Brabant Revolution of 1789–1790

Brabant Revolution of 1789–1790

 

a bourgeois revolution that began in Brabant.

The Brabant Revolution was an attempt to liberate the Belgian provinces that had been part of the Austrian Empire since 1714. At the beginning of 1787 an anti-Austrian popular front was formed with the broad participation of the urban poor and peasantry in the Belgian provinces. This front was led by representatives of bourgeois parties—a conservative party that defended the interests of the Catholic Church, large landowners, and guilds (the Nootists); and a liberal party that united part of the urban middle and petite bourgeoisie (the Vonckists). The anti-Austrian movement grew stronger under the influence of the Great French Revolution. In September 1789 the Revolutionary Committee, which was made up of representatives of the Nootists and the Vonckists, was established in the city of Breda. In October 1789 a Belgian volunteer army crossed the Belgian-Dutch border and began military actions against Austrian troops on the territory of Brabant. The popular uprisings that had broken out in Brussels and other Belgian cities enabled the insurgents to complete the liberation of almost all Belgian territory at the beginning of December.

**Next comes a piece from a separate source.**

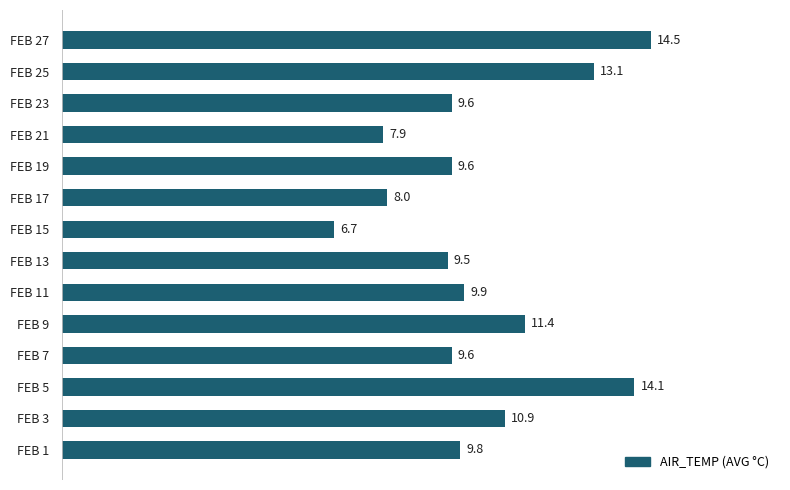

Between FEB 3 and FEB 13, which is larger?

FEB 3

On Jan. 7, 1790, the National Congress of the Liberated Provinces was convoked in Brussels on the initiative of the Nootist leaders H. van der Noot and P. S. Van Eipen. The congress announced the deposition of the Austrian emperor Joseph II, and on Jan. 11, 1790, it proclaimed the independence of the United States of Belgium. The constitution adopted by the National Congress was bourgeois aristocratic. The peasantry’s demands for the abolition of the remaining feudal obligations were not satisfied. Consequently, a considerable part of the peasantry stopped participating in the revolution. Soon the Nootists attacked the Vonckists, who had demanded a broadening of the suffrage. On the night of Mar. 15–16, 1790, the Vonckists were defeated. Taking advantage of the grave internal political situation in the United States of Belgium, Austria again subjugated the territory in December 1790.

REFERENCE

Frantsuzskaia burzhuaznaia revoliutsiia, 1789–1794. Edited by V. P. Volgin and E. V. Tarle. Moscow-Leningrad, 1941. Chapter 4.